Identification and preliminary characterization of mouse Adam33

Abstract

Background: The metalloprotease-disintegrin family, or ADAM, proteins, are implicated in cell-cell interactions, cell fusion, and cell signaling, and are widely distributed among metazoan phyla. Orthologous relationships have been defined for a few ADAM proteins including ADAM10 (Kuzbanian), and ADAM17 (TACE), but evolutionary relationships are not clear for the majority of family members. Human ADAM33 refers to a testis cDNA clone that does not contain a complete open reading frame, but portions of the predicted protein are similar to Xenopus laevis ADAM13.
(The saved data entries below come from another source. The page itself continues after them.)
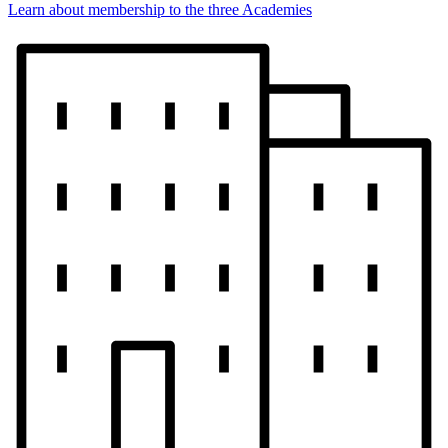
Learn about membership to the three Academies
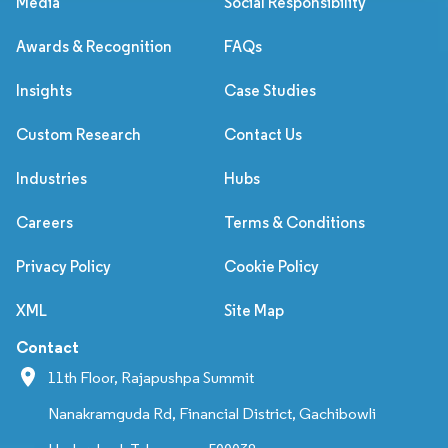
Media
Social Responsibility
Awards & Recognition
FAQs
Insights
Case Studies
Custom Research
Contact Us
Industries
Hubs
Careers
Terms & Conditions
Privacy Policy
Cookie Policy
XML
Site Map
Contact
11th Floor, Rajapushpa Summit
Nanakramguda Rd, Financial District, Gachibowli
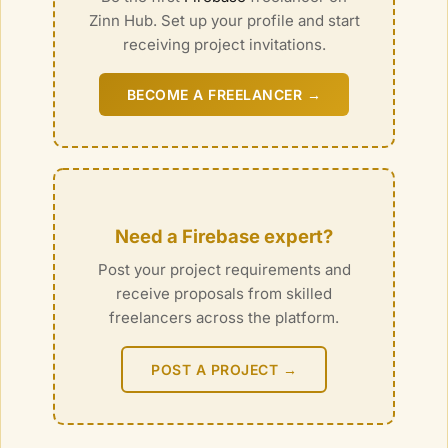
Zinn Hub. Set up your profile and start
receiving project invitations.
BECOME A FREELANCER →
Need a
Firebase
expert?
Post your project requirements and
receive proposals from skilled
freelancers across the platform.
POST A PROJECT →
Results: In a 48 kb region of mouse DNA adjacent to the Attractin gene on mouse chromosome 2, we identified sequences very similar to human ADAM33. A full-length mouse cDNA was identified by a combination of gene prediction programs and RT-PCR, and the probable full-length human cDNA was identified by comparison to human genomic sequence in the homologous region on chromosome 20p13. Mouse ADAM33 is 44% identical to Xenopus laevis ADAM13, however a phylogenetic alignment and consideration of functional domains suggests that the two genes are not orthologous. Mouse Adam33 is widely expressed, most highly in the adult brain, heart, kidney, lung and testis.

Conclusions: While mouse ADAM33 is similar to Xenopus ADAM13 in sequence, further examination of its embryonic expression pattern, catalytic activity and protein interactions will be required to assess the functional relationship between these two proteins. Adam33 is expressed in the mouse adult brain and could play a role in complex processes that require cell-cell communication.

Figure 1

Adam33 structure and phylogeny (A) Location and orientation of genes on BAC389B9. The entire Adam33 gene is contained within a 48 kb contig (AF155960) that also contains the Gfra4 gene and the 3' ends of Atrn and Sn. (B) Beginning with the translational start site, Adam33 is contained within 22 exons that span approximately 12.6 kb of genomic sequence. The putative signal sequence cleavage site (arrow), metalloprotease domain (asterisks) and transmembrane domain (line) are indicated. (C) ClustalW Phylogeny for ADAM proteins most closely related to Adam33 (arrow). For reference, human (Homo), mouse (Mus), and Xenopus laevis (Xen.) orthologs are shown for Adam9 and Adam22.

Figure 2

Amino acid similarity among mouse (m) and human (h) ADAM33 proteins, and Xenopus laevis (X) ADAM13. Residues identical to the mouse protein are indicated in bold. Putative signal sequence cleavage sites (SS) are indicated by arrow. The metalloprotease site (MP), disintegrin loop (DL) and transmembrane domain (TM) are boxed and cysteine residues are highlighted by black boxes. The metalloprotease (MPD), disintegrin-like (DD), cysteine-rich (CRD), and EGF-like (EGF) domains are indicated.

Figure 3

Mouse Adam33 expression. (A) Northern hybridization assay of mouse Adam33 (using IMAGE clone 636599) on polyadenylated RNA from adult mouse tissues. (B) Expression profile of mouse Adam 33 in Origene Mouse Rapid-Scan cDNA panel. Panel consists of normalized cDNA from 24 mouse tissues or embryo stages, serially diluted over a 4-log range (1000X-1X), where the lowest concentration (IX) is approximately 1 pg. Adam33 expression was assayed by PCR amplification of a 368 bp fragment of the mouse Adam33 cDNA sequence (band shown). Lane 1: brain; 2: adrenal gland; 3: heart; 4: pancreas; 5: kidney; 6: uterus; 7: spleen; 8: prostate gland; 9: thymus; 10: day 8.5 embryo; 11: liver; 12: day 9.5 embryo; 13: stomach; 14: day 12.5 embryo; 15: small intestine; 16: day 19 embryo; 17: muscle; 18: virgin breast; 19: lung; 20: pregnant breast; 21: testis; 22: lactating breast; 23: skin; 24: involuting breast. Slight variation in the apparent mobility among lanes is due to sample differences; fragments of identical mobility among different tissue samples were produced when individual RT-PCR reactions were repeated. Absence of signal in the 1000× but presence in the 100× dilutions for two of the tissues are likely to be caused by contaminants in the RNA preparation that inhibited the RT-PCR reaction.

Figure 4

Expression pattern of Adam33 in adult mouse brain. (A, D) Photomicrographs of coronal sections of adult mouse brain, from the Mouse Brain Library [25],[26]. Boxes indicate approximate regions shown in panels B-C and E-F. (B-C and E-F) In situ hybridization of digoxigenin labeled antisense (B, E) and sense (C, F) RNA probes derived from IMAGE clone 636599. Adam33 expression was observed only in the dentate gyrus (DG) and pyramidal cell layer (Py) of the hippocampus (panel B) and the granule layer (Gr) of the cerebellum (panel E), indicated by arrows.